◆ **Record extracts**
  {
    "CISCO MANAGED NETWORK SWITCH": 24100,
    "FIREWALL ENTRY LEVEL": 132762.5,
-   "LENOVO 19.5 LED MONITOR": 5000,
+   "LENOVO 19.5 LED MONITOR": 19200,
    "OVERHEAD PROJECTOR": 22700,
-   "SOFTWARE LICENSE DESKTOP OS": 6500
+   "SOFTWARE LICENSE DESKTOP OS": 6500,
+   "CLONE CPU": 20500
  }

* * *

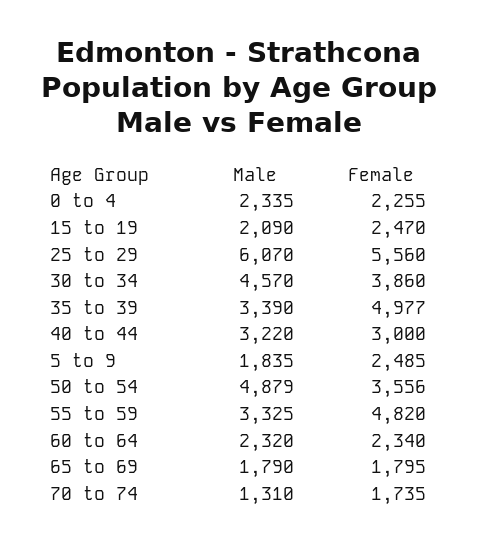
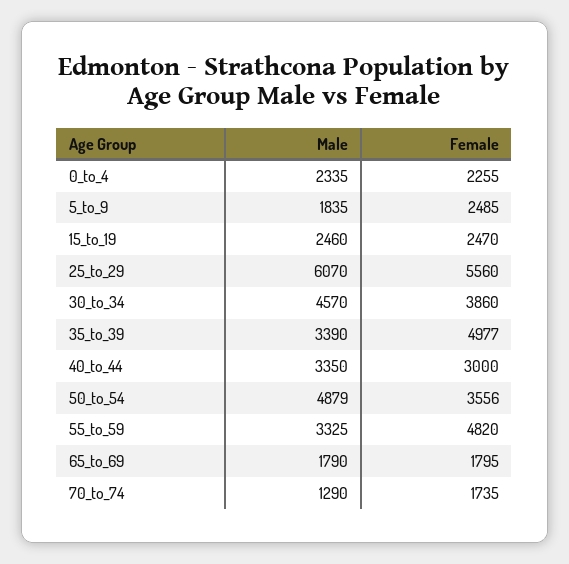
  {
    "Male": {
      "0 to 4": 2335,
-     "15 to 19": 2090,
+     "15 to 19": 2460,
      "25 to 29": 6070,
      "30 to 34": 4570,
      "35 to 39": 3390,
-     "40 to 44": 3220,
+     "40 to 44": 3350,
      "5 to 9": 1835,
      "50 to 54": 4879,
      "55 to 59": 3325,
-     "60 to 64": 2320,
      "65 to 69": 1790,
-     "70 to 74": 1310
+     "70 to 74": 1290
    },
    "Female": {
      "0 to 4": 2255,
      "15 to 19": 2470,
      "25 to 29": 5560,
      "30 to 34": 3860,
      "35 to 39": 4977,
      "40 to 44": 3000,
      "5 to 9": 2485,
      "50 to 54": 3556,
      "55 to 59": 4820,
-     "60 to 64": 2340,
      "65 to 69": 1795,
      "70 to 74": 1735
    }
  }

◆ **Exercise requirements**
Find every line of the records holding "DESKTOP". Answer with the count alone.

◆ **Your response**
2